## [Given data]
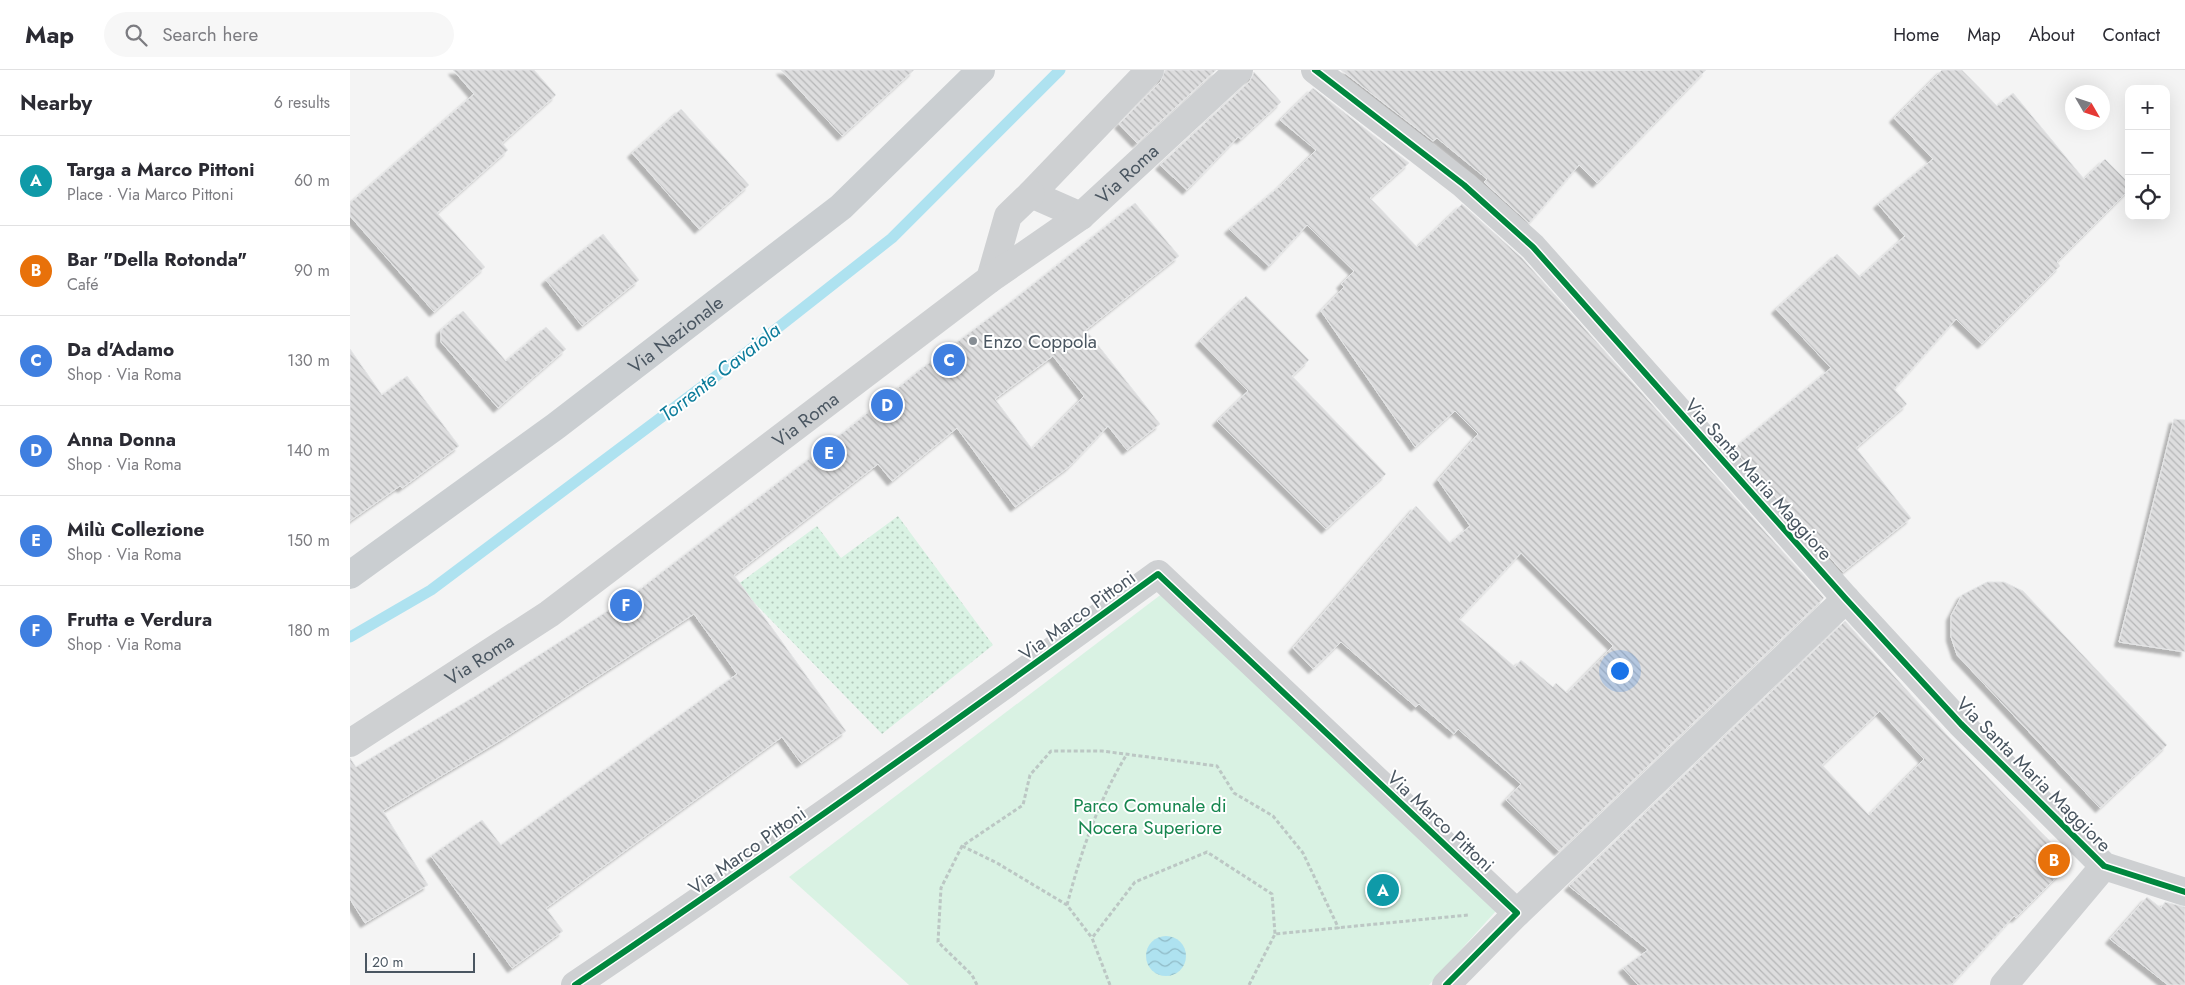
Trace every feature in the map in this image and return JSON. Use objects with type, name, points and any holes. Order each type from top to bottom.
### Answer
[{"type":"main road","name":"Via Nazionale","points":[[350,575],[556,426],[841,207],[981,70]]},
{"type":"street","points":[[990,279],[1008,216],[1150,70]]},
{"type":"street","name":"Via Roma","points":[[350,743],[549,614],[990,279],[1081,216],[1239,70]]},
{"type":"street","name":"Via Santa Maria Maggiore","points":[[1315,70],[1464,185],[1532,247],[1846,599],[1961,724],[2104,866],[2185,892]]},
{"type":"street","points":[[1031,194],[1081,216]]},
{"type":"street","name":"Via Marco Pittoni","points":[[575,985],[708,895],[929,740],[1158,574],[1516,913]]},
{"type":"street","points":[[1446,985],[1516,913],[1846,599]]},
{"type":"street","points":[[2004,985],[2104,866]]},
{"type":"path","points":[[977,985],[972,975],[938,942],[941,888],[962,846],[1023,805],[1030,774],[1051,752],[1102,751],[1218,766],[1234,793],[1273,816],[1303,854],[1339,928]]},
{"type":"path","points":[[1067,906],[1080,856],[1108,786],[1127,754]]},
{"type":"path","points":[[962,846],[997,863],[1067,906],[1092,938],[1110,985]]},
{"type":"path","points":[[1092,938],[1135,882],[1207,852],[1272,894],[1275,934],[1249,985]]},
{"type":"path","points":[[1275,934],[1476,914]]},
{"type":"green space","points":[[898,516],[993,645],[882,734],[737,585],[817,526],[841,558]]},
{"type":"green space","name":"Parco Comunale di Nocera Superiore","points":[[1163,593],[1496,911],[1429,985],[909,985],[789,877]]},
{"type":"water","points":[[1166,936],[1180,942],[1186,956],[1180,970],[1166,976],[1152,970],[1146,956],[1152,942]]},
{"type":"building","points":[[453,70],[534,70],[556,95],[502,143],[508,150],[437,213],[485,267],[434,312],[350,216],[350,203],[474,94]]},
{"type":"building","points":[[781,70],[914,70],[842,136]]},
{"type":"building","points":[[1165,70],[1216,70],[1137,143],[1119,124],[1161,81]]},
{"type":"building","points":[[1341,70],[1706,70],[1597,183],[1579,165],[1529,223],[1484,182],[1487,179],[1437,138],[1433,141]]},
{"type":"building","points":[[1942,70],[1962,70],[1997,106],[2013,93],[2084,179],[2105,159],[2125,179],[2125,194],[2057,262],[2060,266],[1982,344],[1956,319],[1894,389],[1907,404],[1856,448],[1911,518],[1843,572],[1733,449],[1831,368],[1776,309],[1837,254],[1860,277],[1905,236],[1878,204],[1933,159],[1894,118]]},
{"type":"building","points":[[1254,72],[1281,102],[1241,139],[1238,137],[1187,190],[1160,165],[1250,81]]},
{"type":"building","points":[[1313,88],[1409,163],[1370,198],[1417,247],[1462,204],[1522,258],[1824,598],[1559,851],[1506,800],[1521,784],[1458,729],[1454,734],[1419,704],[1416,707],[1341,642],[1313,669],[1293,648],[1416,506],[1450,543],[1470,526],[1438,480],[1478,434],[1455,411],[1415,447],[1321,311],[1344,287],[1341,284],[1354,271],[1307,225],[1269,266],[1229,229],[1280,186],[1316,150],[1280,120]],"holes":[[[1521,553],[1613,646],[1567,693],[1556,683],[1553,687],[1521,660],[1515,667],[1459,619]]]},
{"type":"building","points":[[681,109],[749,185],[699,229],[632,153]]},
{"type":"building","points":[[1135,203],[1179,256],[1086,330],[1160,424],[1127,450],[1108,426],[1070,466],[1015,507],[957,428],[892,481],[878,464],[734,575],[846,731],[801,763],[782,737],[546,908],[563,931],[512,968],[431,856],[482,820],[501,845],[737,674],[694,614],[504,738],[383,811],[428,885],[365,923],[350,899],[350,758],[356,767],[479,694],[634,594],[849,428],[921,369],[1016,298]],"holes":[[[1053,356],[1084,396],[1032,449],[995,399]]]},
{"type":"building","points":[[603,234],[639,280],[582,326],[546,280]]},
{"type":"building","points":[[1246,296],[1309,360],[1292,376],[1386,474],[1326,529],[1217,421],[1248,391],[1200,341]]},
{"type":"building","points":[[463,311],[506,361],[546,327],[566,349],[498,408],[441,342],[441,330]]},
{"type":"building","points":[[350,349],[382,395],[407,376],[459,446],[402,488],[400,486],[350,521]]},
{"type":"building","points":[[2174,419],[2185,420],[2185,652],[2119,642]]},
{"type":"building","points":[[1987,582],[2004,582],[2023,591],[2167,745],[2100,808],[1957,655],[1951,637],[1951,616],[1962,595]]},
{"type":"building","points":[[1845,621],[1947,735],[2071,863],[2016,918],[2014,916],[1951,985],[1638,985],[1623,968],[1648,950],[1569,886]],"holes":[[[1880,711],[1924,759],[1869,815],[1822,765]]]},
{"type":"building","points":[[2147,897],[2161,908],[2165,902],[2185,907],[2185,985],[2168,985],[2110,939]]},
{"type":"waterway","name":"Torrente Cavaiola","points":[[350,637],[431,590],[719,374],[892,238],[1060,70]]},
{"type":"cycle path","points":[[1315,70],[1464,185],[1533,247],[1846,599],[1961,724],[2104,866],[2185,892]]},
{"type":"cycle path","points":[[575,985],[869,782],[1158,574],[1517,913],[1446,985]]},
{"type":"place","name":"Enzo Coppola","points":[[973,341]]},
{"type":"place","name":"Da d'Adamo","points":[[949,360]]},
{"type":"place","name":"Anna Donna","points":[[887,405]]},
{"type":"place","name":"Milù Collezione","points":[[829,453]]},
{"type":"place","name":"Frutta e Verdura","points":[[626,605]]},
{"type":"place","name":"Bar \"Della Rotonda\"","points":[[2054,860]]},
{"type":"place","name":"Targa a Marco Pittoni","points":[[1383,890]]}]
--
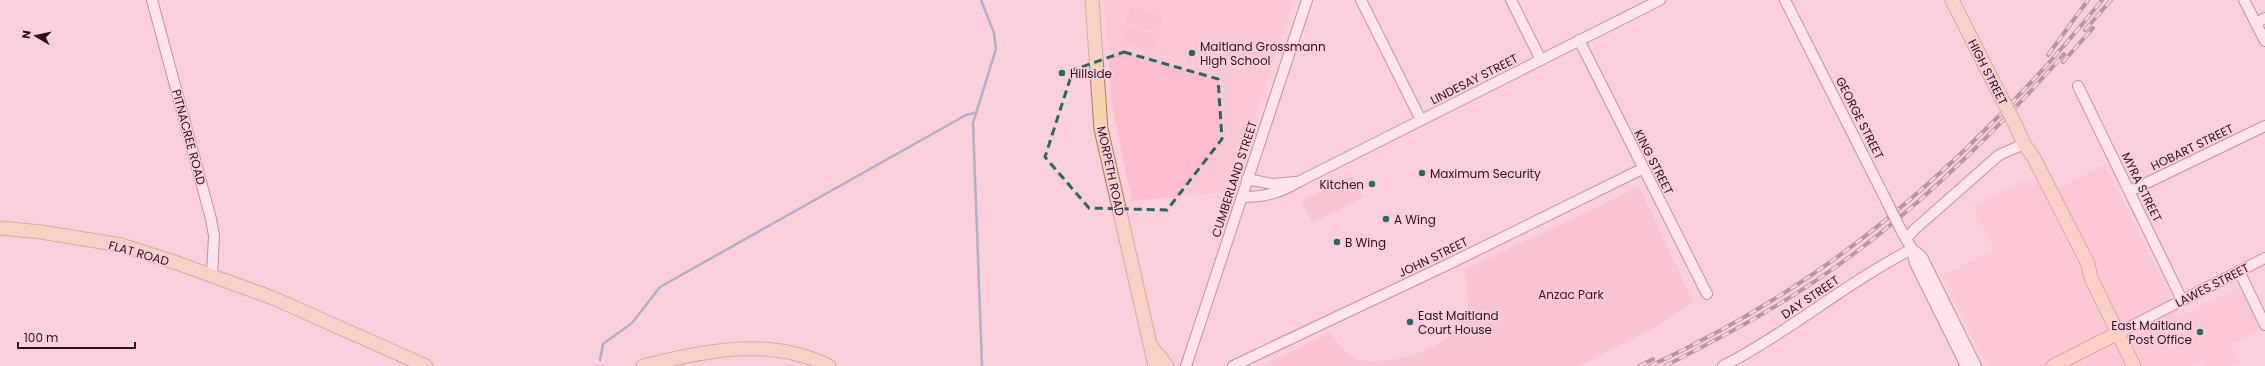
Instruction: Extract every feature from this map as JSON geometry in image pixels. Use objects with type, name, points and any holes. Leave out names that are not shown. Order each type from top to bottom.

## [What is required]
The sole thing to report is how many lines in the data hold the string "bottom".

## [Solution for this exercise]
2